At 7pm, in a packed fourth-floor auditorium overlooking a street clogged with people heading home, hundreds of South Korean workers, many still in uniform, take their seats for an after-work class.
Within minutes, they are screaming and guffawing.
"Laughter makes you feel good," the instructor, Joseph Lee, tells the students -- 300 postal workers in the Kwangjin district of Seoul.
"If you feel good, it helps you make your customers feel good. So laugh until your back breaks, until your stomach muscles cramp and until your bellybutton pops out," he said.
In South Korea, where looking cool has often meant looking serious, people are learning the value of a good laugh.
In a country where smiling has traditionally been frowned upon, some people now consider laughter a business skill that is increasingly necessary as customers demand better service.
"Our people have difficulty laughing," said Lee, noting that centuries of Confucianism had taught Koreans to value the solemn more than the funny.
Traditionally, the men considered most attractive were humorless and stern, while women were taught not to laugh during matchmaking sessions or they would risk never giving birth to a boy. Children, meanwhile, were told that laughing too much "drives away good luck."
In modern times, South Koreans have had to come to terms with a grim social mood set by war, decades of dictatorial rule and a headlong rush toward industrialization.
But that mood is changing now, in part because of the popularity of laugh therapy.
In classes offered by local governments and hospitals, instructors preach the healthy effects of hearty laughter.
They cite studies that claim that laughter can stimulate the respiratory system and blood circulation, ease the pain of arthritis and prevent everything from the common cold to cancer.
But there are also business incentives.
The national postal service is among the public corporations that are capitalizing on the value of laughter.
Although the postal service was once a monopoly, it now faces competitors in parcel delivery service.
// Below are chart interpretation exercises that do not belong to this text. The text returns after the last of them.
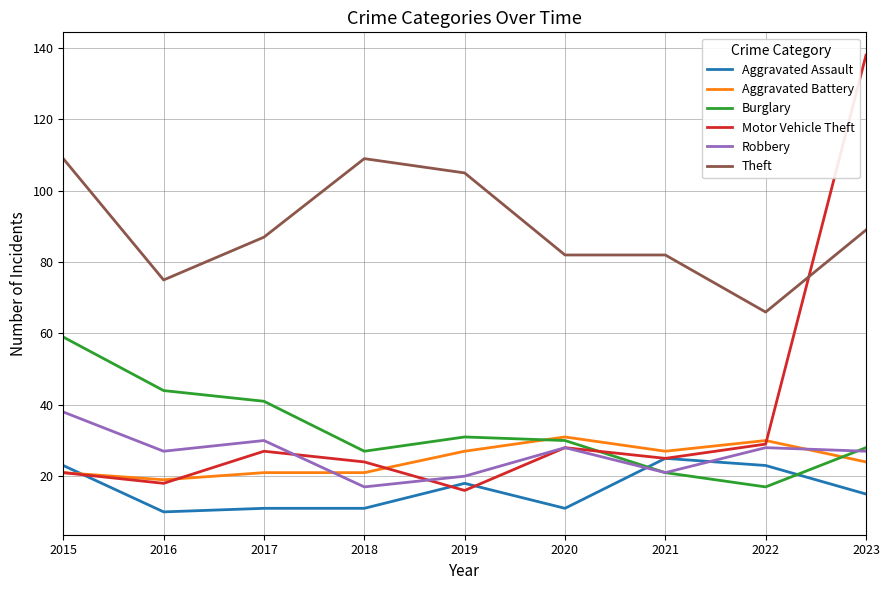

After their last crossing, which series has the higher values: Robbery or Aggravated Battery?

Robbery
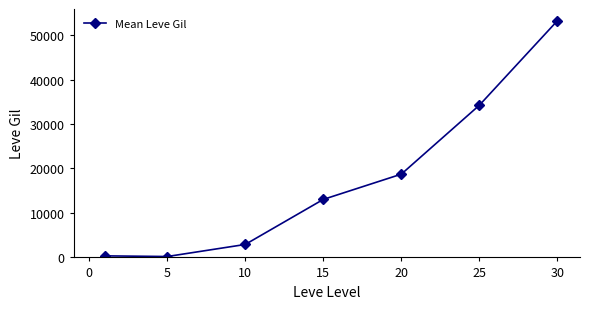

What is the difference between the maximum and minimum values?

53000.8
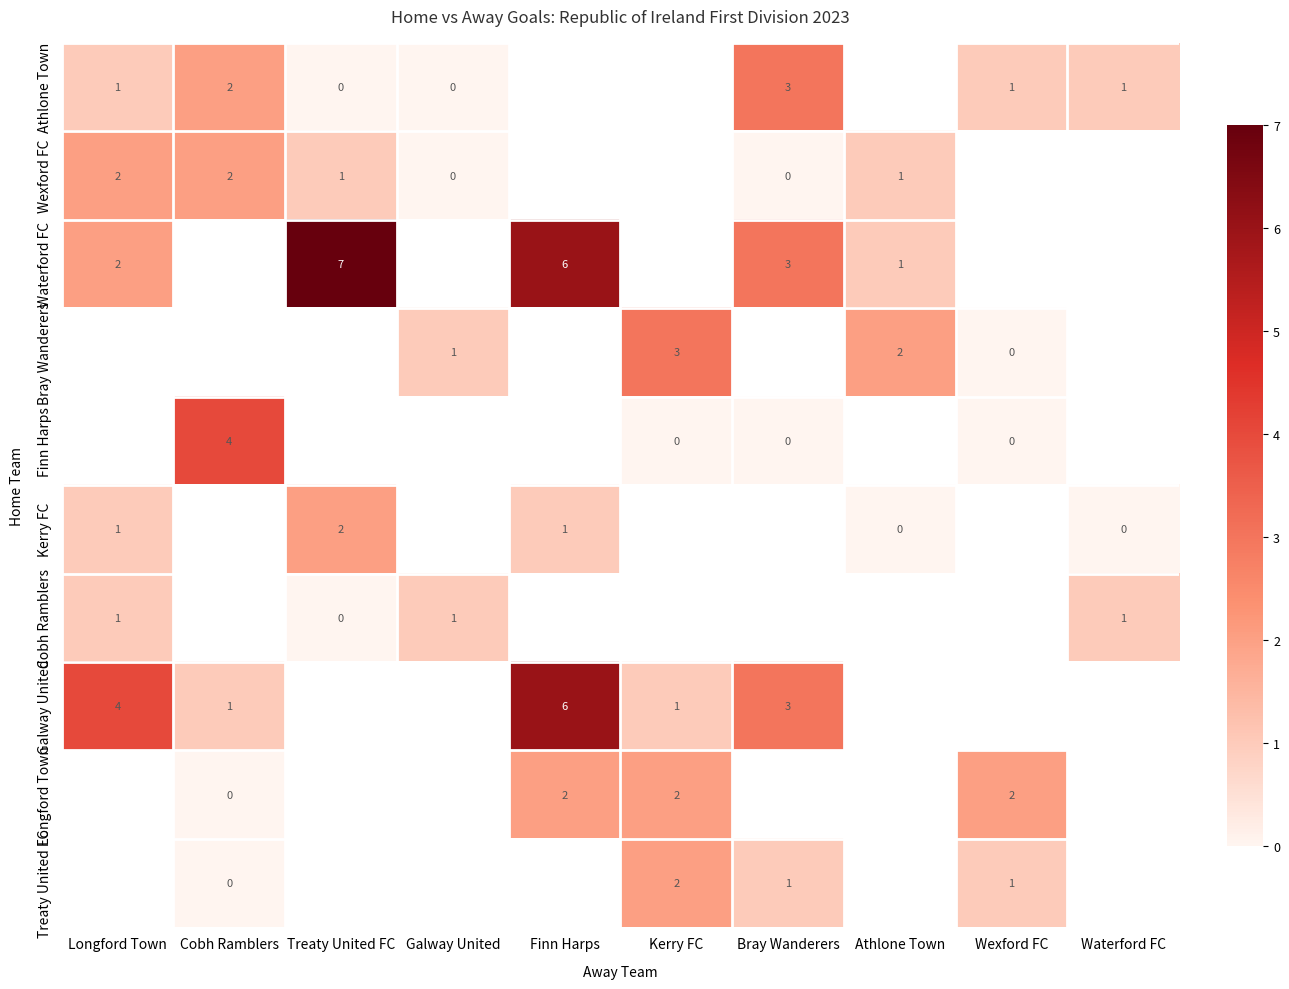

How many values in Cobh Ramblers are above zero?

3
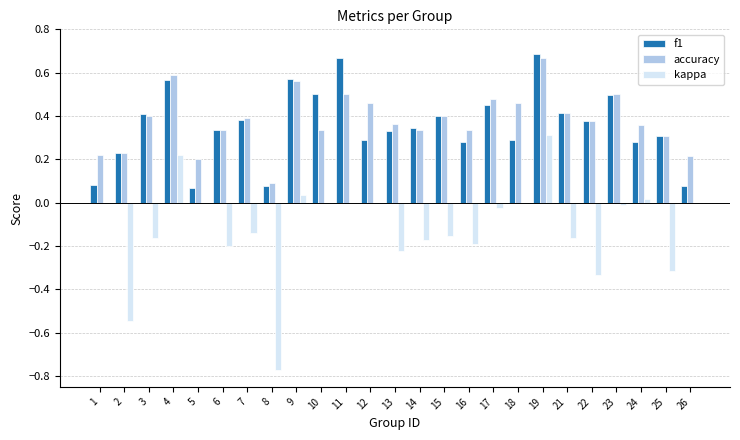

At which category is the sum across all series the highest?

19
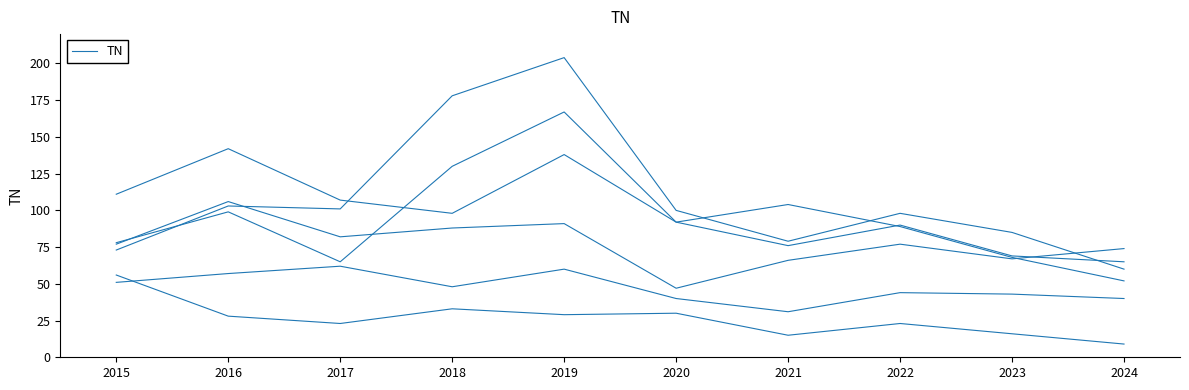

Is it true that Auburn Gresham equals 6 at 2017?

False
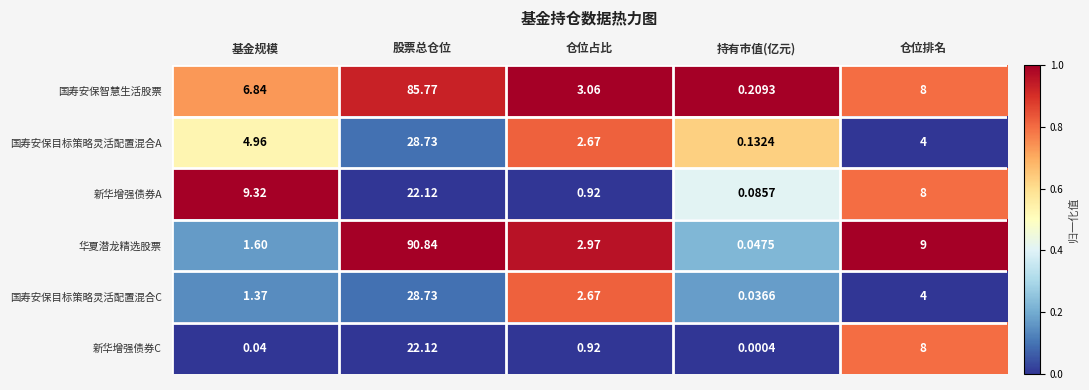

At which category does the chart reach its minimum across all series?

持有市值(亿元)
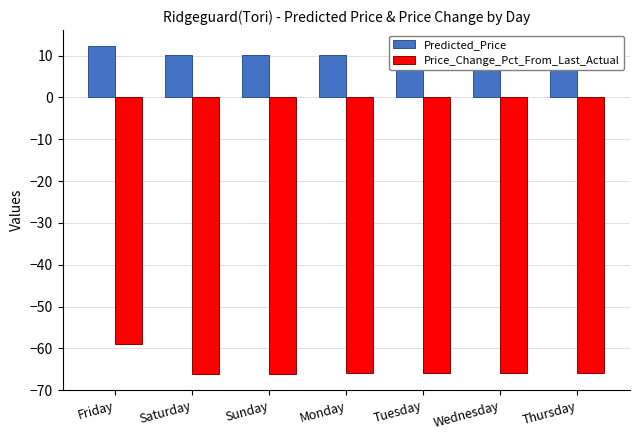

Which category has the highest value in the Predicted_Price series?

Friday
In the Kwangjin post office, a brochure calls on the office's 500 employees to smile at least once an hour, regardless of any particular reason.
The interest in laughing classes is partly a response to the economic slump, said Han Kwang-il, director of the Korea Laughter Center, who gives 15 lectures a week.
"People want to blow away their economic gloom with gut-busting laughter," he said. "But they don't know how to laugh and where to laugh."
Park Dong-sun, director of a laughter therapy center, Hahaha Korea, said that smiling faces would go a long way toward making South Koreans appear more attractive overseas.
"To people who don't know our manners, South Koreans' rigid look could be taken as an insult," Park said. "The next big jump in our economic growth will come when our people start laughing more."
Many postal workers said they found their company's laughing campaign inspiring.
"In my photo album, I could see that the older I become, the less smiling I was," Ko Ae-ran explained, looking flushed after a session.
"This laughing therapy really is changing my outlook on life. I feel a new energy flowing through my body," she said.
Lee said that as South Koreans aged, laughter declined. Surveys show that an average Korean spends the equivalent of 88 days laughing during a lifetime, and that about 70 to 80 percent of the laughter occurs before age 20.
But Lee believes South Koreans have great potential.
"Once they begin laughing, they are uncontrollable," he said. "They really roll on the floor. They just don't know how to begin."